Australia's Commonwealth Bank is planning to sell A$1 billion ($687.20 million) worth of residential mortgage bonds in the country's first public deal that will not use the local LIBOR-equivalent benchmark, the bank bill swap (BBSW) rate.
Bond coupons, or interest rates around world financial markets are priced relative to surveyed inter-bank lending rates such as the London Interbank Offered Rate (Libor), a benchmark embedded in as much as $340 trillion financial contracts worldwide.
But given Libor is due to be decommissioned by the end of 2021, bankers and investors are starting to switch to other benchmarks, including those more closely linked to government or risk-free rates.

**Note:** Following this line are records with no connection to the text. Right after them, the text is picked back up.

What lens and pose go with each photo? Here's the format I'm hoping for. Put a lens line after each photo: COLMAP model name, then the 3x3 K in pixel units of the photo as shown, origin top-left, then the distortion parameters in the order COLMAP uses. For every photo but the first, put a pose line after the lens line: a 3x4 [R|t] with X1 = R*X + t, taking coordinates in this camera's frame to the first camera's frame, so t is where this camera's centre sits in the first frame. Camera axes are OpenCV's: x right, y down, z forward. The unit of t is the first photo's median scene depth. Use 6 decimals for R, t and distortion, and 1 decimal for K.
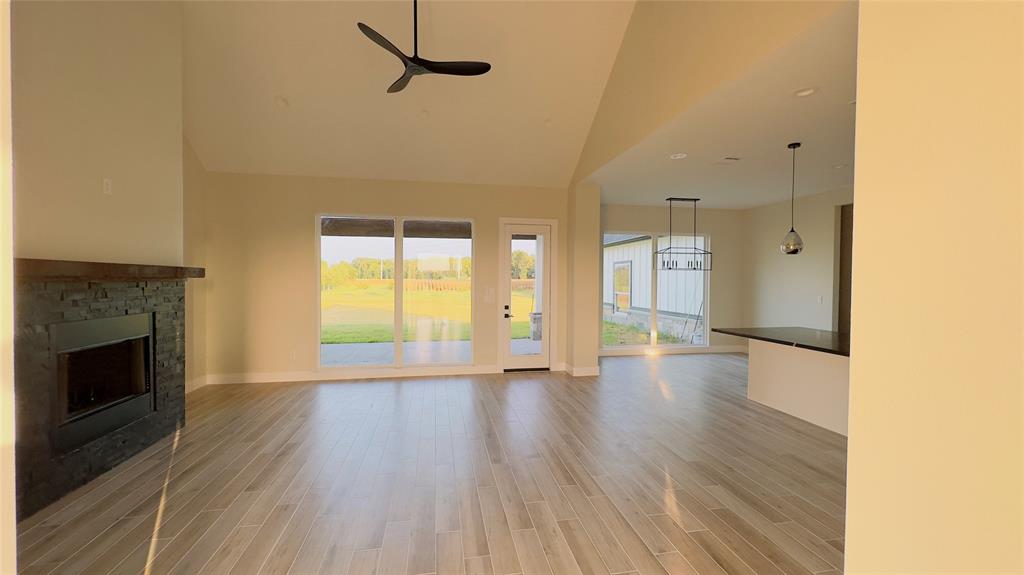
lens RADIAL K [[409.9, 0, 511.8], [0, 409.9, 287.2], [0, 0, 1]] dist [-0.002863, 0.001074]
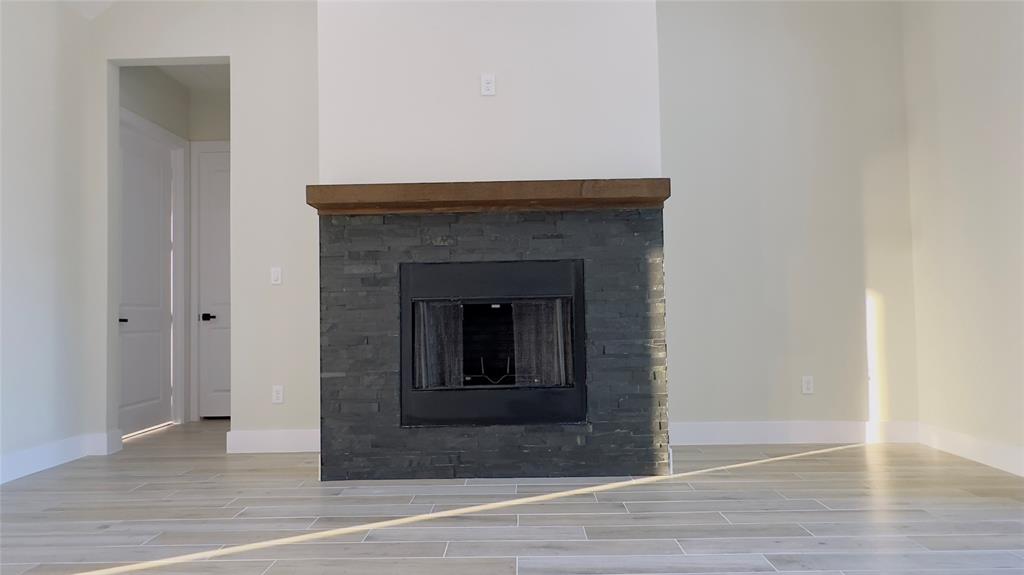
lens RADIAL K [[557.4, 0, 505.9], [0, 557.4, 301.9], [0, 0, 1]] dist [-0.004294, 0.002594]
pose [[-0.204247, -0.023543, -0.978636, -0.014528], [-0.001301, 0.999716, -0.023779, 0.073026], [0.978918, -0.003583, -0.204220, 0.546276]]
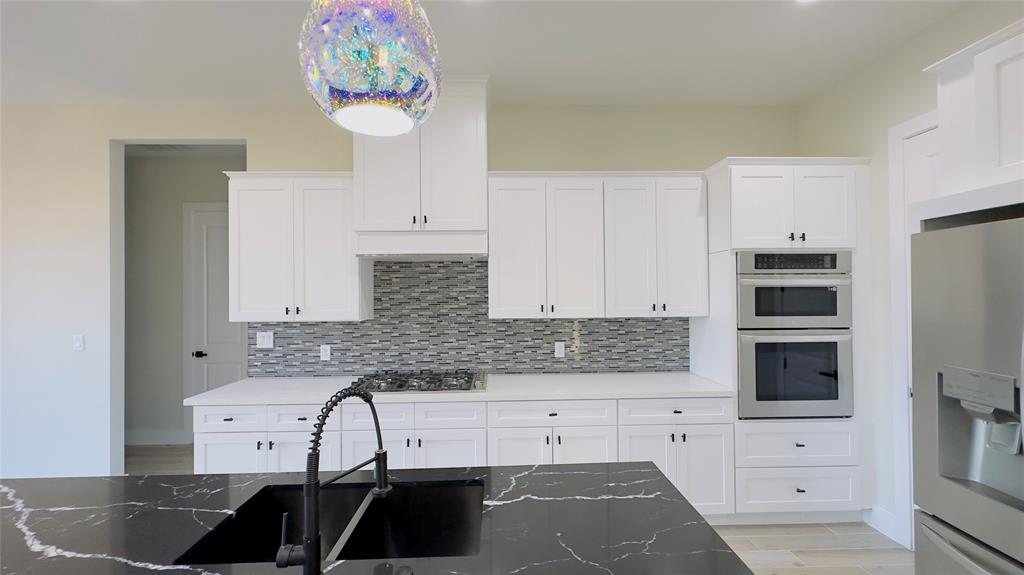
lens RADIAL K [[409.9, 0, 511.4], [0, 409.9, 287.4], [0, 0, 1]] dist [-0.002863, 0.001074]
pose [[0.154833, 0.001701, 0.987939, 0.377249], [0.030841, 0.999503, -0.006554, -0.011874], [-0.987459, 0.031484, 0.154703, 0.454405]]
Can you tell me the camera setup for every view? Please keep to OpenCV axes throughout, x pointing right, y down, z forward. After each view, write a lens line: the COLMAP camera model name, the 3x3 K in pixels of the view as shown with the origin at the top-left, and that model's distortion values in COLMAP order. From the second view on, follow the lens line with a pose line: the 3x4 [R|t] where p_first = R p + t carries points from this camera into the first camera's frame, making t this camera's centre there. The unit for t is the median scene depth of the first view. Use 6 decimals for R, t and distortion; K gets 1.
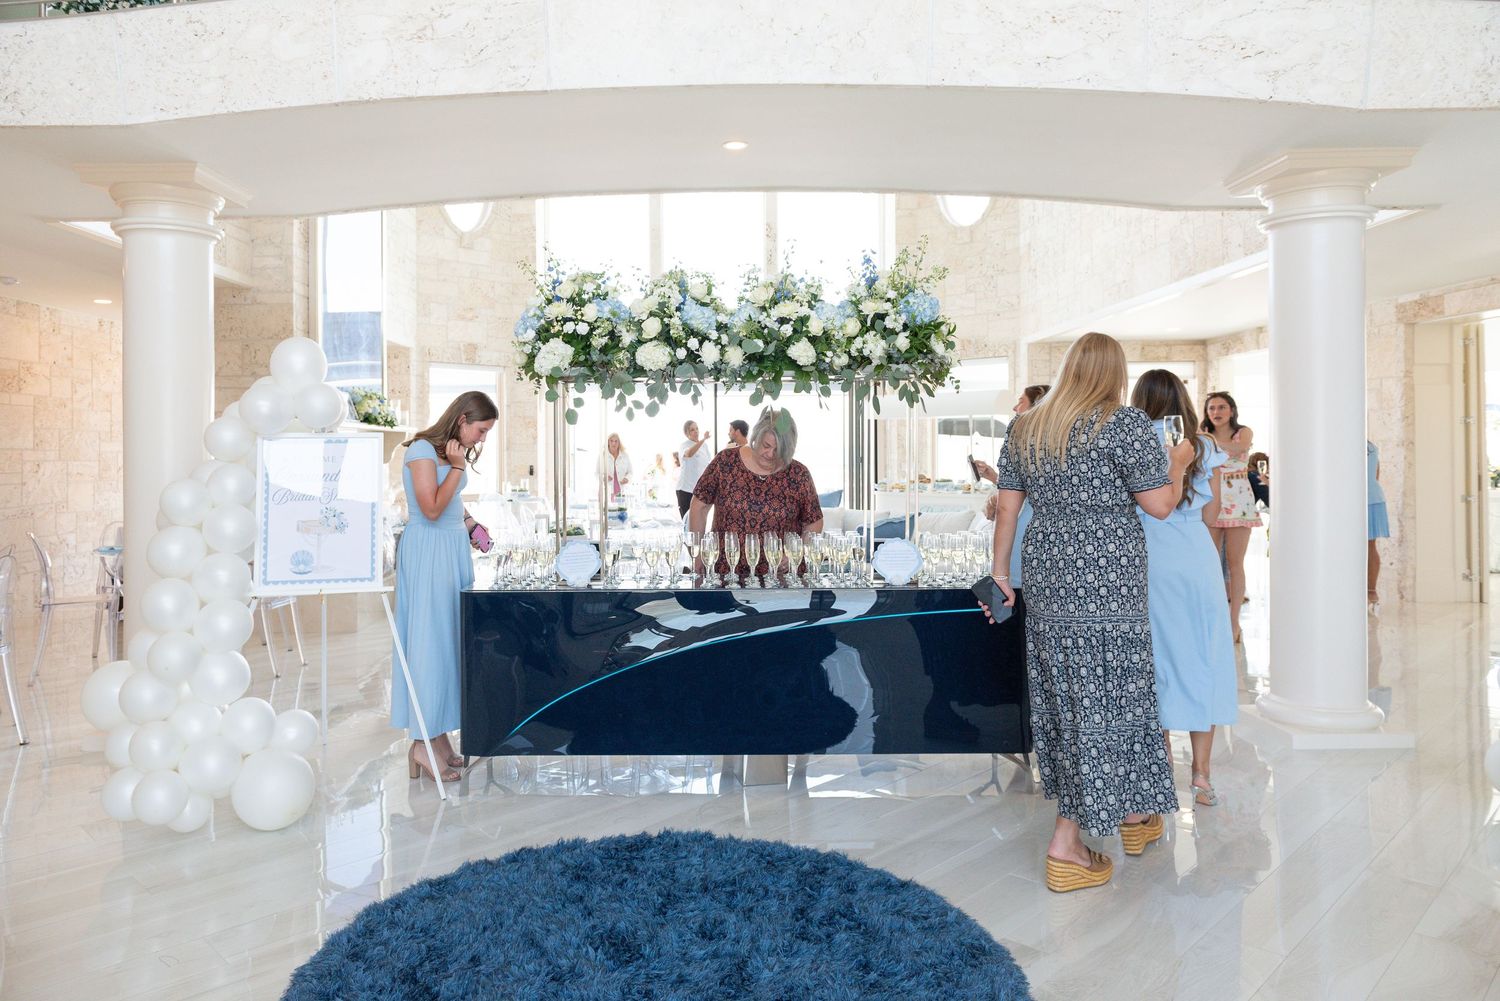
lens RADIAL K [[1016.2, 0, 647.5], [0, 1016.2, 458.7], [0, 0, 1]] dist [0.011106, -0.008263]
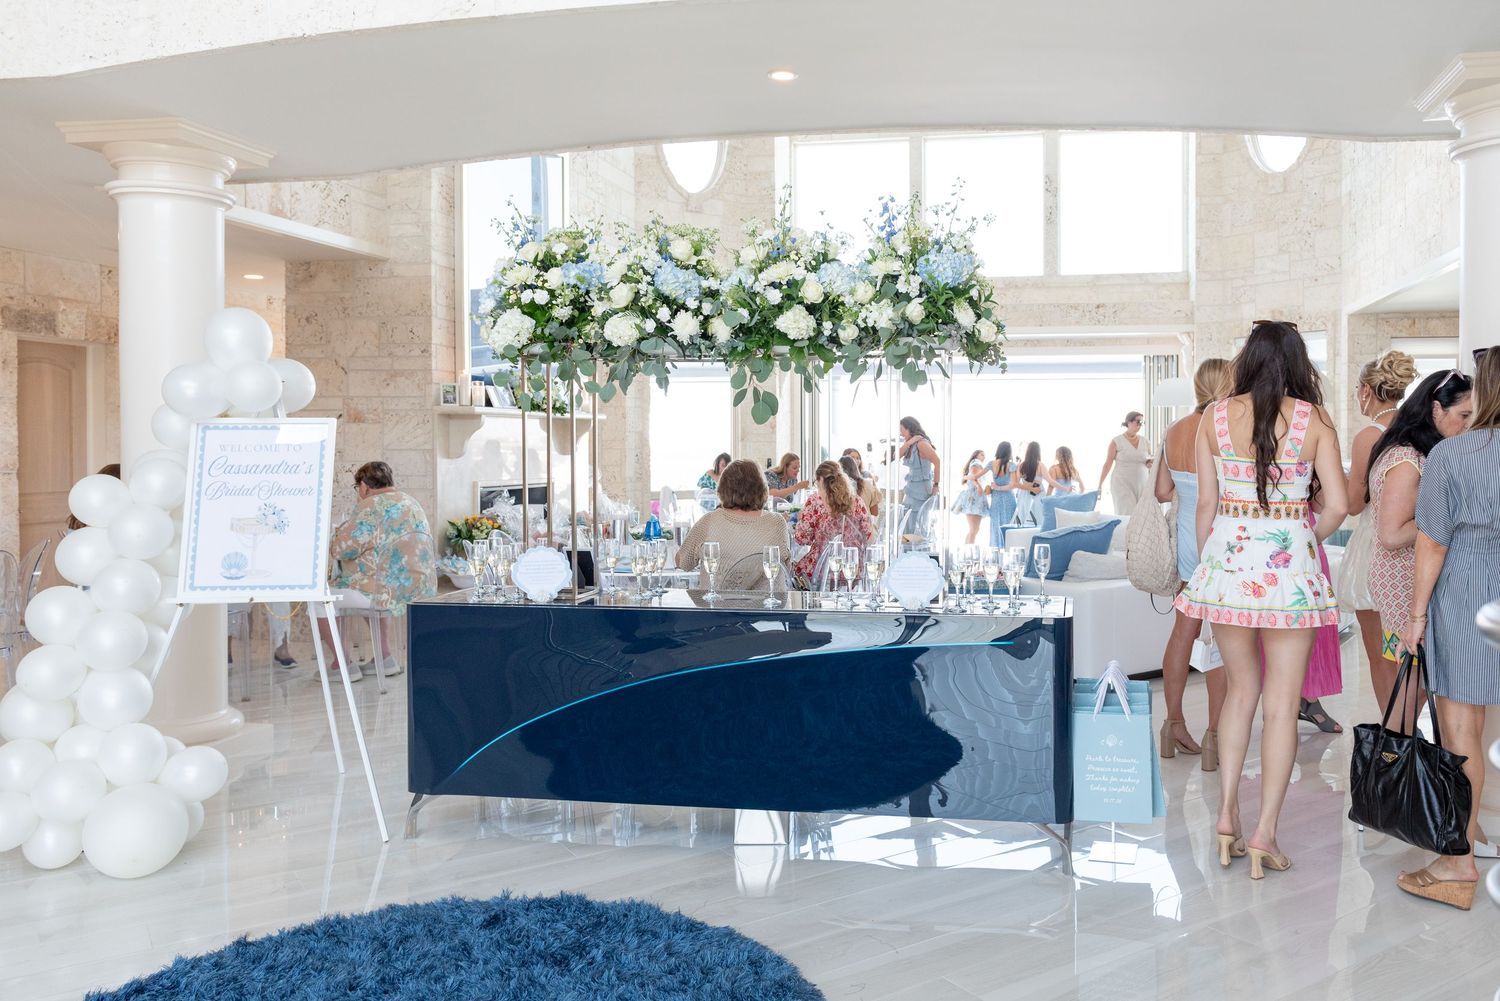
lens RADIAL K [[1151.4, 0, 855.4], [0, 1151.4, 464.4], [0, 0, 1]] dist [0.006467, -0.003916]
pose [[0.990292, 0.009805, -0.138657, 0.321575], [-0.008249, 0.999896, 0.011789, -0.002165], [0.138758, -0.010530, 0.990270, 0.082748]]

The Australian corporate regulator in 2014 implemented changes to the BBSW methodology that require it to be based on actual transactions and not a survey. However, regulators still expect a local transition into alternative benchmarks such as the Australian Overnight Index Average (AONIA) which is based on the central bank's official cash rate, which is currently at 0.75%.
The top-rated portion of Commonwealth Bank's deal, called Medallion, is expected to pay 125 basis points over the compounded daily AONIA rate, according to a statement by the bank.
British bus operator National Express in June became the first company to take out a loan based on Sonia, an overnight sterling-denominated interest rate benchmark compiled by the central bank.